Jump aboard this express rail journey as Sarah Noal takes us on a ride between two of Russia’s famous cities.

As the crow flies, 636 kms separate two Russian Icons Moscow and St Petersburg. But the superfast Sapsan train, named after the world’s speediest bird, darts between them in as little as 3.5 hours. Before 2009, you’d trundle on the overnight train between Russia’s capital Moscow and its former capital St Petersburg to avoid losing daylight hours. Since then, the Sapsan – Russian for peregrine falcon – has propelled passengers from one city centre to the other in no time at all. For travellers today, this means squeezing in that trip to ‘Piter’ or Moscow is a breeze. You won’t waste time on a sleeper train or by schlepping out to city-fringe airports. True, the flight between cities is just over an hour, but think of the cab fares you save, the security checks you skip … and those airline queues!

§ ACTIONS TO TAKE:
[A] Reproduce the Sapsan rail passage word for word, starting at "As the crow" and ending at "those airline queues!".
[B] Answer these questions from the Sapsan rail passage:
(i) How many kilometers separate Moscow and St Petersburg as the crow flies?
(ii) Before which year would travelers take the overnight train between the two cities?
(iii) What does the Russian word "Sapsan" mean?

§ AVAILABLE DATA:
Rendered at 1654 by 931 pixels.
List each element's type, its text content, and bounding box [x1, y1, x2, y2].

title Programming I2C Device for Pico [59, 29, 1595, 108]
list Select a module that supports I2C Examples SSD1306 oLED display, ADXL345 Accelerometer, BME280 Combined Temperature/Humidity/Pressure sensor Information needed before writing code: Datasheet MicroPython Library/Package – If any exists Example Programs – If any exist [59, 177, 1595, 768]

§ THE RESULTS:
[A]
As the crow flies, 636 kms separate two Russian Icons Moscow and St Petersburg. But the superfast Sapsan train, named after the world’s speediest bird, darts between them in as little as 3.5 hours. Before 2009, you’d trundle on the overnight train between Russia’s capital Moscow and its former capital St Petersburg to avoid losing daylight hours. Since then, the Sapsan – Russian for peregrine falcon – has propelled passengers from one city centre to the other in no time at all. For travellers today, this means squeezing in that trip to ‘Piter’ or Moscow is a breeze. You won’t waste time on a sleeper train or by schlepping out to city-fringe airports. True, the flight between cities is just over an hour, but think of the cab fares you save, the security checks you skip … and those airline queues!

[B]
(i) 636 kms
(ii) 2009
(iii) Peregrine falcon